THE PROBLEM:
Please answer these questions from the text about the two pregnancies below.
(a) In which week was JS2 delivered?
(b) How long did the delivery push for JS3 last?
(c) What did the pediatrician say about JS3's weight?

SELECTED EXTRACT:

Being pregnant with JS3 seemed like forever. JS2 was delivered at week 36 due to breeched baby and low amniotic fluid. With JS3, we waited and waited and waited. Finally at week 40, I had to be induced due to some internal bleeding. Oh man, was the boy reluctant to come out. Thanks to epidural my labour pain was pleasantly 5 hours. It was only when the epidural was removed for the delivery push, that things became challenging. Trying to push the baby out for 2 hours wasn’t exactly what I had imagined from the books I read and the TV series that I watched. It was most excruciating pain I had ever experienced. I feel that every single bone, flesh and cells in my body were going to explode. I even thought that would be that moment my life to come to an end. When the baby finally came out, I swear I passed out consciously. I remember seeing things like dr, nurses moving about and my hubby carrying the baby. But I cannot remember hearing anything.
So how does that effect how things are now? Because of the pregnancy and delivery emotions that I experienced with these 2 boys, the emotions raising each of them are quite different.
With JS2 I feel that he can achieve the moon and stars if he sets his mind on it. I feel even with very little effort spent with him, it is truly rewarding for me. Even when he has his bad days with me, I will take it lightly and laugh it off. He is the star to his father’s eyes. Everything that we want to give him seem effortless. He has been quite fortunate I must admit.
However with JS3 I cannot help but symphatise with him all the time. See the thing is he IS achieving the same developmental milestone if not better than JS2. He is a constantly colorful and happy baby. Nothing like what I experienced when I was pregnant with him. He can already sing to a few nursery rhymes which his brother didn’t at all this age. He is definitely more physically active than his brother.
The other day, the paedetrician informed us that JS3 is grossly underweight and may hinder his height potential. I was so worked up for weeks. Read google, books day and night. Spoke to friends for tips, etc. Then there was another Incident one month after, we had problems with his birthday party the night before the date (which was not our fault). I prepared tirelessly for weeks and weeks for this party to ensure he would get the same or better celebration compared to his brother. I cried the whole night thinking how JS3 shouldn’t be put through the dissapointment given so many challenges he has had since I was pregnant.

DATA SHOWN:
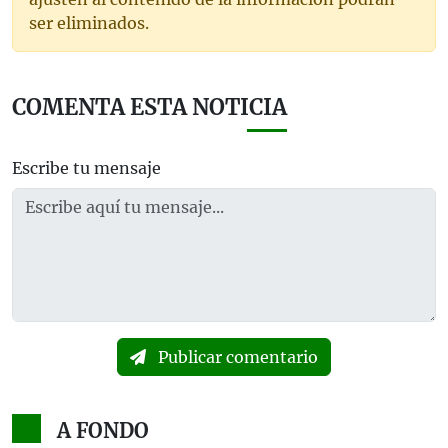
ser eliminados.
COMENTA ESTA NOTICIA
Escribe tu mensaje
Publicar comentario
A FONDO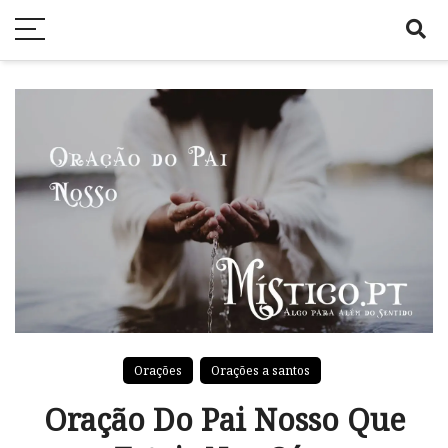
Orações
Orações a santos
Oração Do Pai Nosso Que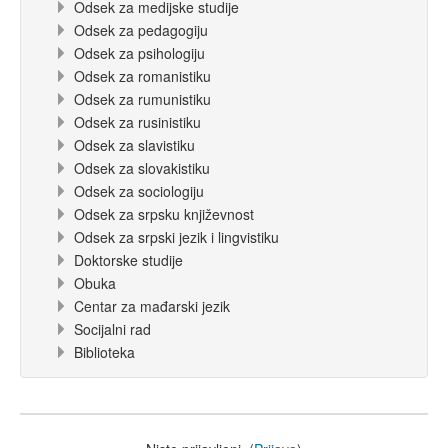
Odsek za medijske studije
Odsek za pedagogiju
Odsek za psihologiju
Odsek za romanistiku
Odsek za rumunistiku
Odsek za rusinistiku
Odsek za slavistiku
Odsek za slovakistiku
Odsek za sociologiju
Odsek za srpsku književnost
Odsek za srpski jezik i lingvistiku
Doktorske studije
Obuka
Centar za mađarski jezik
Socijalni rad
Biblioteka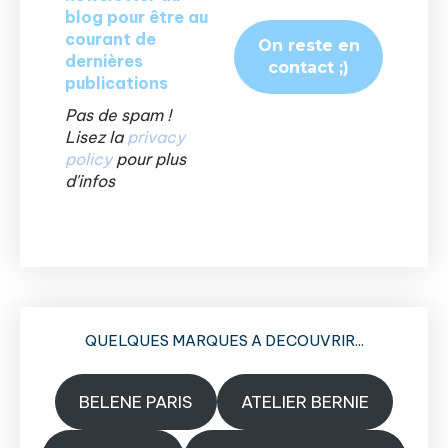
blog pour être au
courant de
dernières
publications
Pas de spam !
Lisez la
privacy
policy
pour plus
d'infos
QUELQUES MARQUES A DECOUVRIR...
BELENE PARIS
ATELIER BERNIE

RESULT:
(a) Week 36.
(b) 2 hours.
(c) That JS3 is grossly underweight and that this may hinder his height potential.